Джек старается не думать о том, что сейчас было, боится, что, если думать, вызовешь это снова. Но не может не ощупывать края этого переживания, определяя его контуры с тем же мазохистским интересом, что заставляет водить кончиком языка по лихорадке на губе. Точно так же ум его притрагивается и отдергивается от краев утонувших пирамид. Где он их видел? Потревоженные его исследованием огромные силуэты всплывают вверх, кувыркаясь в темных водах памяти, как в черном космосе. Но у загадки ответа нет. Будто в каком-то парадоксе путешествий по времени, воспоминание меняется от попытки припомнить. Он сам ощущает себя по-другому, хотя трудно было бы сказать, в чем различие. Если сейчас глянуть в зеркало, увидел бы он второго, призрачного Джека, глядящего на него, как тот промельк более старшей Джилли? Сердце бьется быстрее, подстегнутое не только прикосновением прошедшей мимо смерти, которое уже не столь остро, уже теряет реальность и походит на сон, отодвигается от Джека, а Джек от него, уносимые в разные стороны тем же потоком случайностей, что на миг свел их вместе.
Поток воды снова льет жар; Джек его выключает, поднимает руку к верхней губе и смотрит на пальцы. Ну надо же, нет крови. Он спешит к полотенцу и вытирается насухо, потом оборачивается пушистой тканью и выходит из кабинки под заряд дождя и ветра. Толстые холодные бомбочки лупят со всех сторон. Не такие сильные, как душ, но неприятные. Небо покрыто одной большой тучей – сплошной массой серого мрамора, с виду плотного, как густое тесто, и будто его помешивают, очень-очень медленно, гигантской невидимой мешалкой.
Ураган по имени Белль наконец пришел.
* * *
Бейбери-стрит забита паровыми телегами и запряжками нормалов, и еще – пешеходами всех пяти рас. Чеглок, вылетевший из гостиницы, когда Голубь пошел обслуживать салмандеров, отшатывается обратно, ошеломленный гулом и грохотом Мутатис-Мутандис, Многогранного Города – его так назвали за постоянно растущее число ворот. Согласно путеводителю (уж точно устаревшему), выданному ему в начале Испытания, ворот в городе 674 – и это только официально санкционированных.

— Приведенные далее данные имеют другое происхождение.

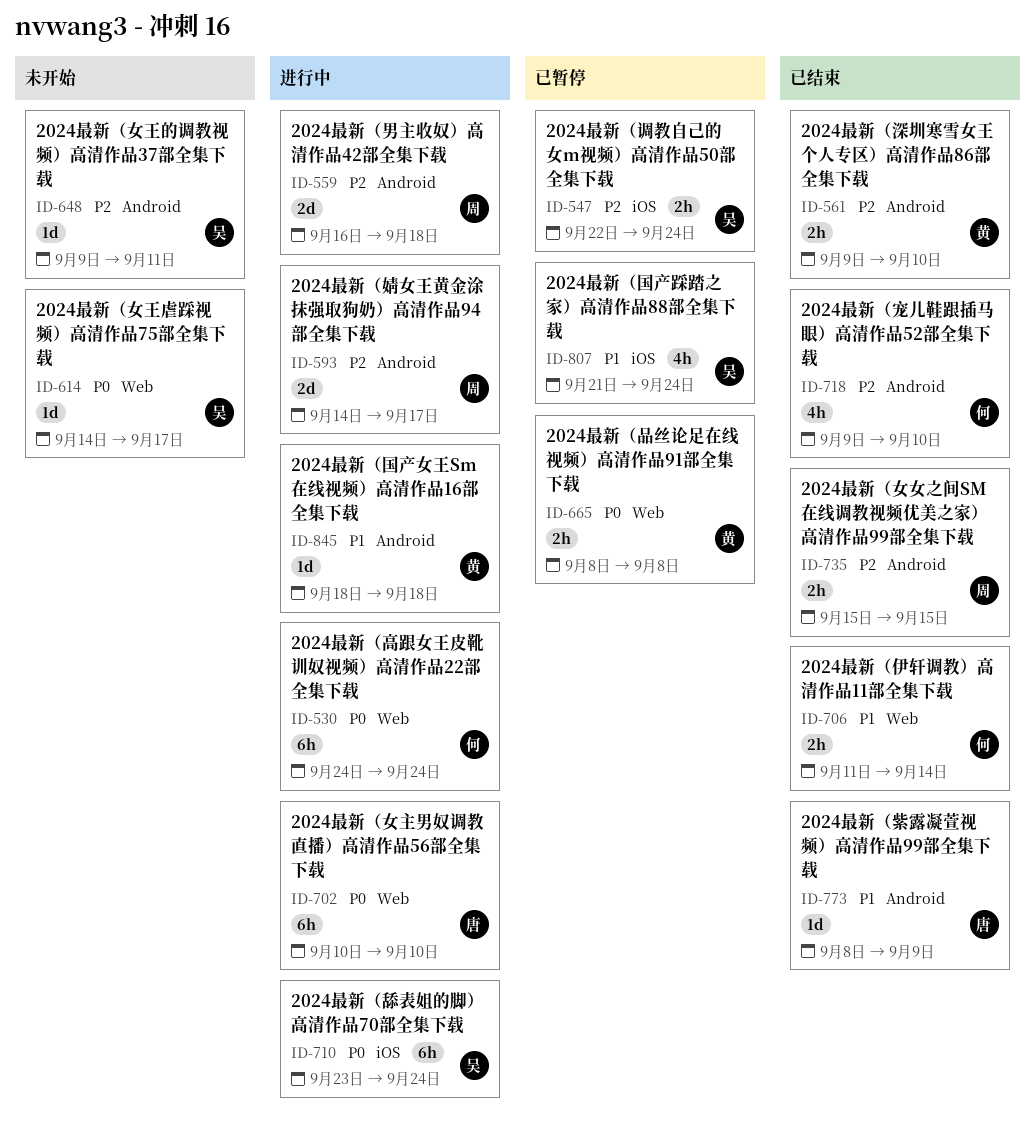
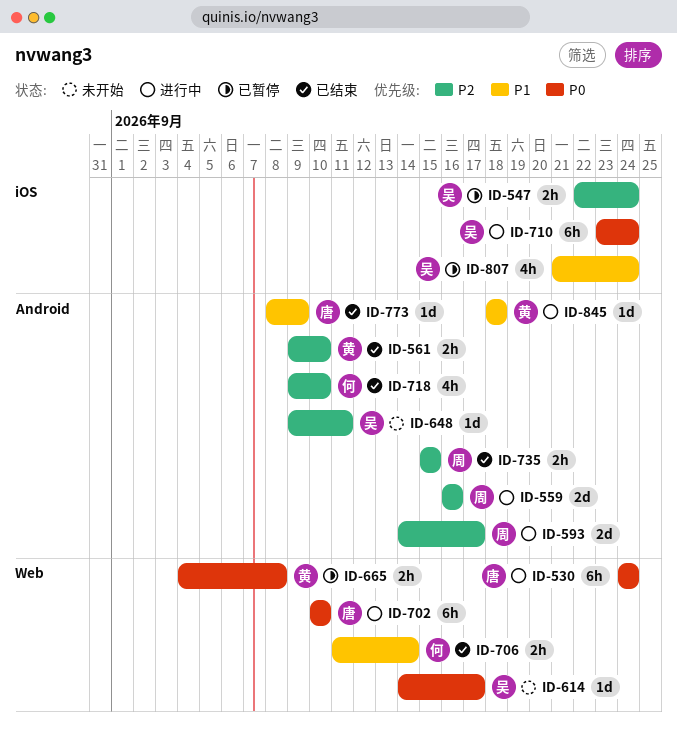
ID-530, owner: 何 -> 唐
ID-559, due: Sep 18 -> Sep 16
ID-665, start: Sep 8 -> Sep 4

А в Вафтинге всего двое. И узкие извилистые улицы там никогда не бывают так забиты, даже во время Праздника Становления.
Чеглок глотает воды из меха и глубоко дышит, чтобы успокоиться, а собратья-мьюты идут мимо бесконечным потоком, в основном его не замечая, будто он не более видим, чем вирт, хотя некоторые глядят на него неодобрительно на бегу, будто обвиняя в каком-то преступлении или столь сильном нарушении этикета, что это тоже можно назвать преступным. А что, есть закон, запрещающий стоять спокойно и глазеть на кипящую вокруг жизнь? Он бы не удивился, узнав такое.